Sometimes, he must be stopped specifically because he won’t stop himself. He is programmed for ferocity until his last flicker of consciousness. He’s too tough.

The result is academic, because here is the thing about Diaz: he has fully transcended the results of his fights. At this point, it no longer matters if he wins or loses, because people are there for his show, and he always delivers. He brings the excitement of a duel, the intensity of a tightrope walker, the unpredictability of a bullfight.

This is the implicit promise he makes with his work, and the one we accept when we choose to watch him. It’s basically a relationship, the results of which were evidenced by what happened directly after the doctor’s decision, right after the official result was announced.

Guess who was cheered in the end? Diaz, of course. While Masvidal was (unfairly) forced to swallow his first jeers of the year, Diaz left The Garden as a hero.
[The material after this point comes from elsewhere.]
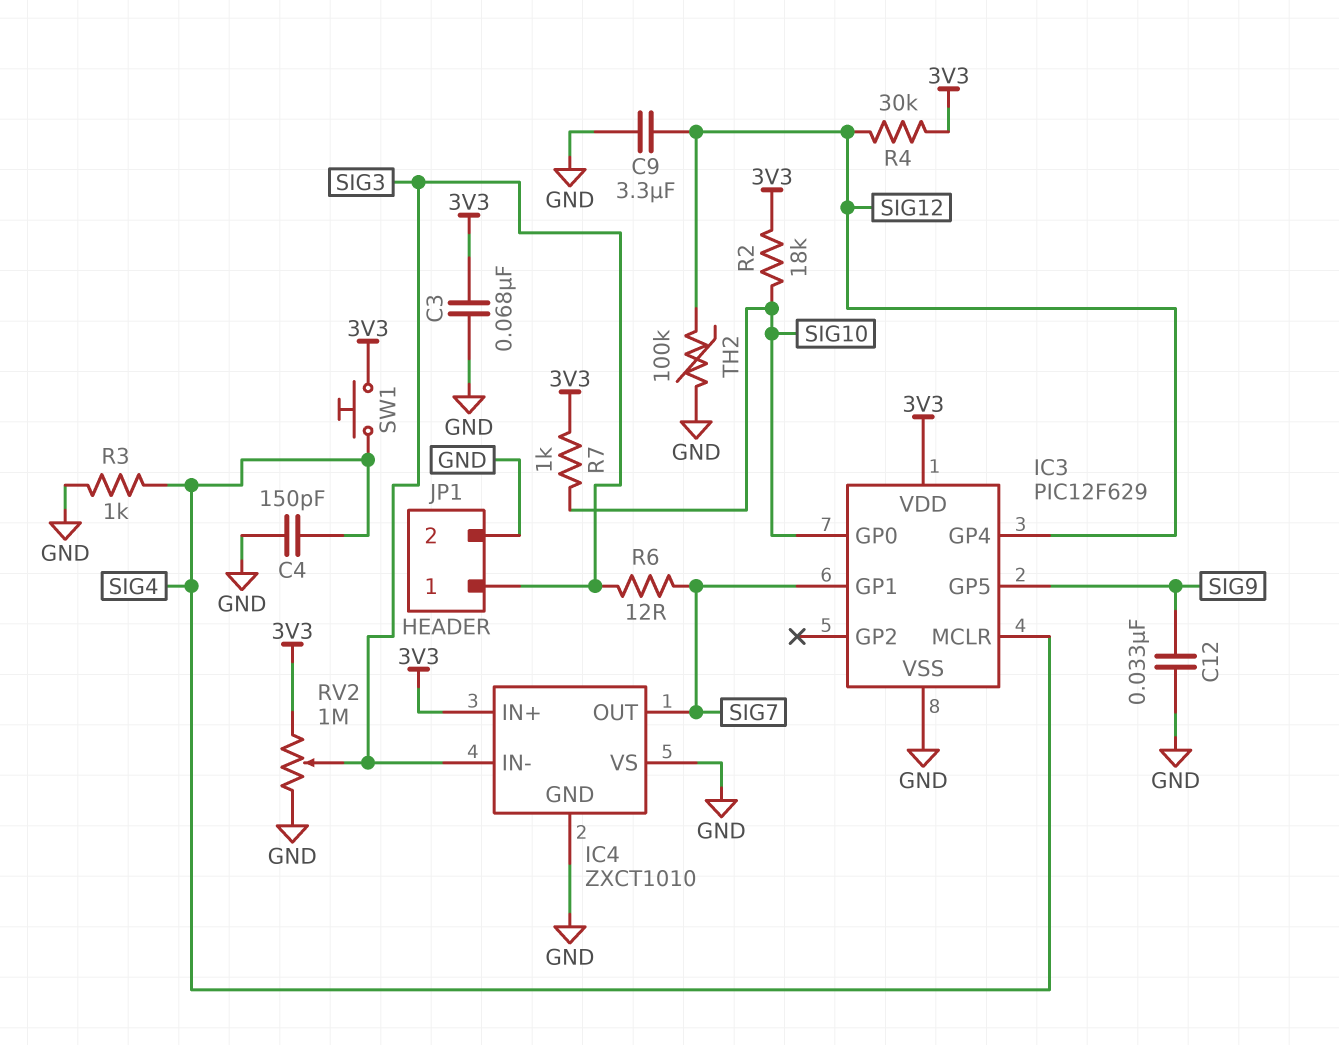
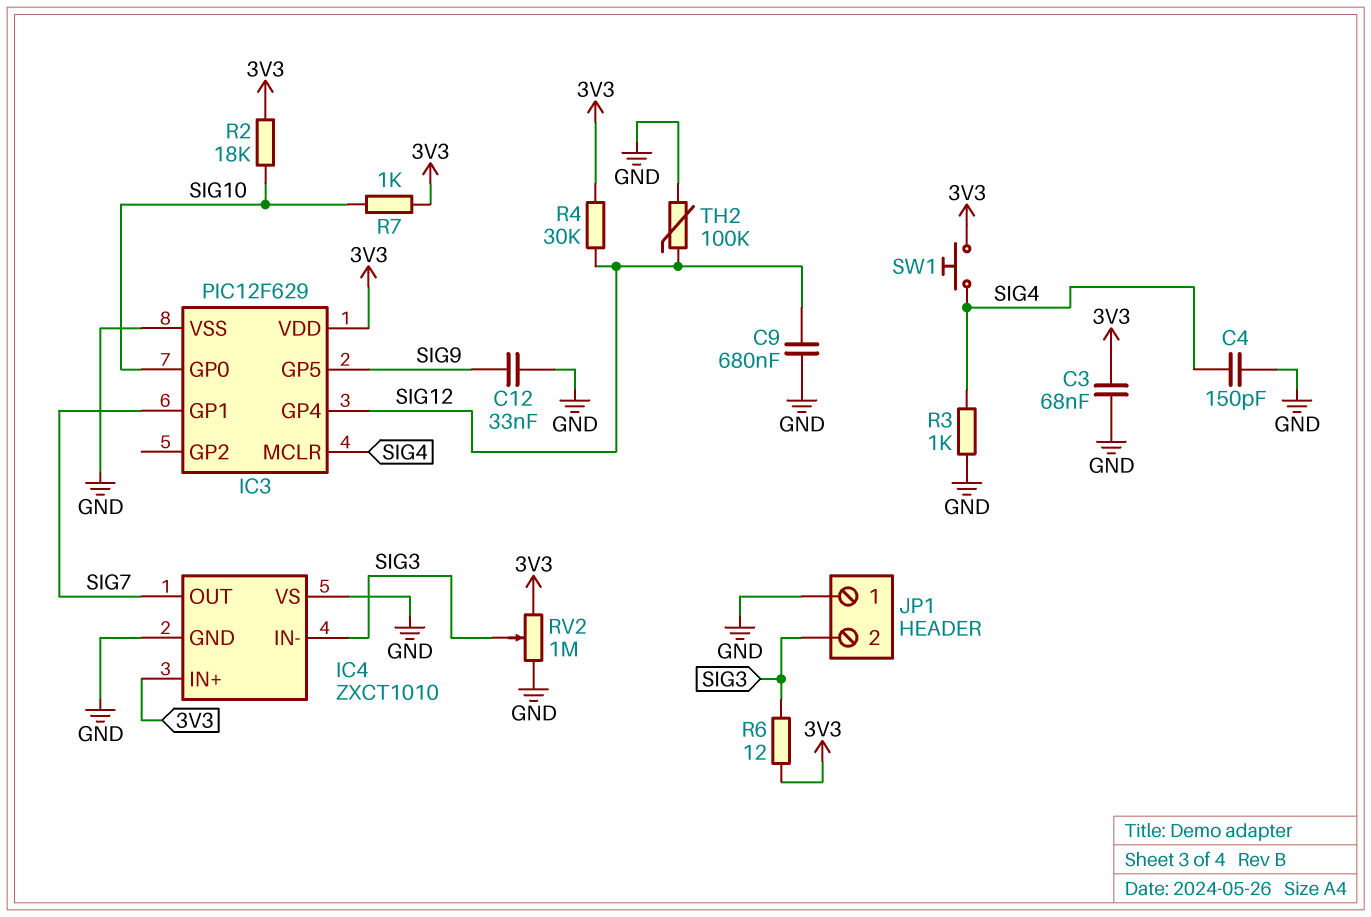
C9: 3.3uF (GND, SIG12) -> 680nF (GND, SIG12)
JP1 pin 1: SIG3 -> GND
JP1 pin 2: GND -> SIG3
R6: 12 (SIG3, SIG7) -> 12 (3V3, SIG3)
There was a time when Diaz complained that he was misunderstood. No one quite got that he actually hated fighting, that he was actually delivering everything they claimed they wanted to see, that the random thoughts he shared were actually fight game gospel.

It took the sports world a long time to come around to his approach, his attitude, his vision. Everyone gets it now. Masvidal got the win but Diaz was the story. Masvidal got the BMF belt, but Diaz? That’ll always be one bad motherfu*cker.